▶ [WHAT YOU SHOULD DO] Output the records that follow, with every character intact.

(Records contained in a dataset)
--- START ---

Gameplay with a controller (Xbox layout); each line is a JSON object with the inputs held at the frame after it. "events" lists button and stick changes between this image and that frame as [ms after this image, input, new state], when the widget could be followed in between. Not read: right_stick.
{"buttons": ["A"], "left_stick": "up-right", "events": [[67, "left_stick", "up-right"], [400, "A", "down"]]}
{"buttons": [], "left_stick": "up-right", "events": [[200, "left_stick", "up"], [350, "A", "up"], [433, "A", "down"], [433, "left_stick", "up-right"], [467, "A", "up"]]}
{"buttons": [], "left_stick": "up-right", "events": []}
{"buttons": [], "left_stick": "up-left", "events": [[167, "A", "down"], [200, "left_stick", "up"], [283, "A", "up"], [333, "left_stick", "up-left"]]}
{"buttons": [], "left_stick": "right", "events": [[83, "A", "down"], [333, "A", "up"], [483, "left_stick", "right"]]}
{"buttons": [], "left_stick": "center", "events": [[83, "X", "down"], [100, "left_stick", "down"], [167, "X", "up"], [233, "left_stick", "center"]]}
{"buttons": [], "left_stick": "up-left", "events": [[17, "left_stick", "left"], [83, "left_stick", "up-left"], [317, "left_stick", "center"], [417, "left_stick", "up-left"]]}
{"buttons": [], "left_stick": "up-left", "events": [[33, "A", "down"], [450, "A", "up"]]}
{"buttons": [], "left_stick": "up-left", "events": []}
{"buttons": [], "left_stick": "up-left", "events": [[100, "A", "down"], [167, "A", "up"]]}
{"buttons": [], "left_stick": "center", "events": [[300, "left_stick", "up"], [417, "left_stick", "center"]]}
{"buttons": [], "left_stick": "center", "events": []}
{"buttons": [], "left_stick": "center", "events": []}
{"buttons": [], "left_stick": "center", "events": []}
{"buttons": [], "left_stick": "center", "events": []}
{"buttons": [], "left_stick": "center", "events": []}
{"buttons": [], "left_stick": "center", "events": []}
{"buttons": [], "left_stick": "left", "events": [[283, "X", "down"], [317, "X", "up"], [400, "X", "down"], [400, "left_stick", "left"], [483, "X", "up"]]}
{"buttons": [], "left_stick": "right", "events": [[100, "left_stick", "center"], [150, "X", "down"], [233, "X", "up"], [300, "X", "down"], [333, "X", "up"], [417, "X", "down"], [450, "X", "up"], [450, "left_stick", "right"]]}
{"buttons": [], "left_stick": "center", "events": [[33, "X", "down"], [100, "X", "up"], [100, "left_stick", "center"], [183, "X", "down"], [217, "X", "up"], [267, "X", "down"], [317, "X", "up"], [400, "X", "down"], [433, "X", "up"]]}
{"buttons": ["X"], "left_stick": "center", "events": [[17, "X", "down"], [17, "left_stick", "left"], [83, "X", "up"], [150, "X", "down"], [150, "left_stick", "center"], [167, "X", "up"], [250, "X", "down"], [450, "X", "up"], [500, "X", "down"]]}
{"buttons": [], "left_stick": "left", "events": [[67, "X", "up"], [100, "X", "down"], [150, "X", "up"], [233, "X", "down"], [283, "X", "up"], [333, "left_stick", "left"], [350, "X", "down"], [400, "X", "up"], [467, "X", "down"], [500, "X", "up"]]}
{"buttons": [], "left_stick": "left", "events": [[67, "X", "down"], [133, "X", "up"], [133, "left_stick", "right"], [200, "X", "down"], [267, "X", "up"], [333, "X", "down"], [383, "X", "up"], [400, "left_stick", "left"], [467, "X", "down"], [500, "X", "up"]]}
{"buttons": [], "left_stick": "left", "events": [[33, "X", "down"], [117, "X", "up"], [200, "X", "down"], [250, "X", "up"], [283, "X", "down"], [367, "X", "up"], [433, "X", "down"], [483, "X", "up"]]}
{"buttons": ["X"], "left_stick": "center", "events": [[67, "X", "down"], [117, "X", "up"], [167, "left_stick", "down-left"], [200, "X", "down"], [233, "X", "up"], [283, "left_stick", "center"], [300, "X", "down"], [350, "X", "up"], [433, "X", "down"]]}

--- END ---

▶ [TASK OUTPUT]
Gameplay with a controller (Xbox layout); each line is a JSON object with the inputs held at the frame after it. "events" lists button and stick changes between this image and that frame as [ms after this image, input, new state], when the widget could be followed in between. Not read: right_stick.
{"buttons": ["A"], "left_stick": "up-right", "events": [[67, "left_stick", "up-right"], [400, "A", "down"]]}
{"buttons": [], "left_stick": "up-right", "events": [[200, "left_stick", "up"], [350, "A", "up"], [433, "A", "down"], [433, "left_stick", "up-right"], [467, "A", "up"]]}
{"buttons": [], "left_stick": "up-right", "events": []}
{"buttons": [], "left_stick": "up-left", "events": [[167, "A", "down"], [200, "left_stick", "up"], [283, "A", "up"], [333, "left_stick", "up-left"]]}
{"buttons": [], "left_stick": "right", "events": [[83, "A", "down"], [333, "A", "up"], [483, "left_stick", "right"]]}
{"buttons": [], "left_stick": "center", "events": [[83, "X", "down"], [100, "left_stick", "down"], [167, "X", "up"], [233, "left_stick", "center"]]}
{"buttons": [], "left_stick": "up-left", "events": [[17, "left_stick", "left"], [83, "left_stick", "up-left"], [317, "left_stick", "center"], [417, "left_stick", "up-left"]]}
{"buttons": [], "left_stick": "up-left", "events": [[33, "A", "down"], [450, "A", "up"]]}
{"buttons": [], "left_stick": "up-left", "events": []}
{"buttons": [], "left_stick": "up-left", "events": [[100, "A", "down"], [167, "A", "up"]]}
{"buttons": [], "left_stick": "center", "events": [[300, "left_stick", "up"], [417, "left_stick", "center"]]}
{"buttons": [], "left_stick": "center", "events": []}
{"buttons": [], "left_stick": "center", "events": []}
{"buttons": [], "left_stick": "center", "events": []}
{"buttons": [], "left_stick": "center", "events": []}
{"buttons": [], "left_stick": "center", "events": []}
{"buttons": [], "left_stick": "center", "events": []}
{"buttons": [], "left_stick": "left", "events": [[283, "X", "down"], [317, "X", "up"], [400, "X", "down"], [400, "left_stick", "left"], [483, "X", "up"]]}
{"buttons": [], "left_stick": "right", "events": [[100, "left_stick", "center"], [150, "X", "down"], [233, "X", "up"], [300, "X", "down"], [333, "X", "up"], [417, "X", "down"], [450, "X", "up"], [450, "left_stick", "right"]]}
{"buttons": [], "left_stick": "center", "events": [[33, "X", "down"], [100, "X", "up"], [100, "left_stick", "center"], [183, "X", "down"], [217, "X", "up"], [267, "X", "down"], [317, "X", "up"], [400, "X", "down"], [433, "X", "up"]]}
{"buttons": ["X"], "left_stick": "center", "events": [[17, "X", "down"], [17, "left_stick", "left"], [83, "X", "up"], [150, "X", "down"], [150, "left_stick", "center"], [167, "X", "up"], [250, "X", "down"], [450, "X", "up"], [500, "X", "down"]]}
{"buttons": [], "left_stick": "left", "events": [[67, "X", "up"], [100, "X", "down"], [150, "X", "up"], [233, "X", "down"], [283, "X", "up"], [333, "left_stick", "left"], [350, "X", "down"], [400, "X", "up"], [467, "X", "down"], [500, "X", "up"]]}
{"buttons": [], "left_stick": "left", "events": [[67, "X", "down"], [133, "X", "up"], [133, "left_stick", "right"], [200, "X", "down"], [267, "X", "up"], [333, "X", "down"], [383, "X", "up"], [400, "left_stick", "left"], [467, "X", "down"], [500, "X", "up"]]}
{"buttons": [], "left_stick": "left", "events": [[33, "X", "down"], [117, "X", "up"], [200, "X", "down"], [250, "X", "up"], [283, "X", "down"], [367, "X", "up"], [433, "X", "down"], [483, "X", "up"]]}
{"buttons": ["X"], "left_stick": "center", "events": [[67, "X", "down"], [117, "X", "up"], [167, "left_stick", "down-left"], [200, "X", "down"], [233, "X", "up"], [283, "left_stick", "center"], [300, "X", "down"], [350, "X", "up"], [433, "X", "down"]]}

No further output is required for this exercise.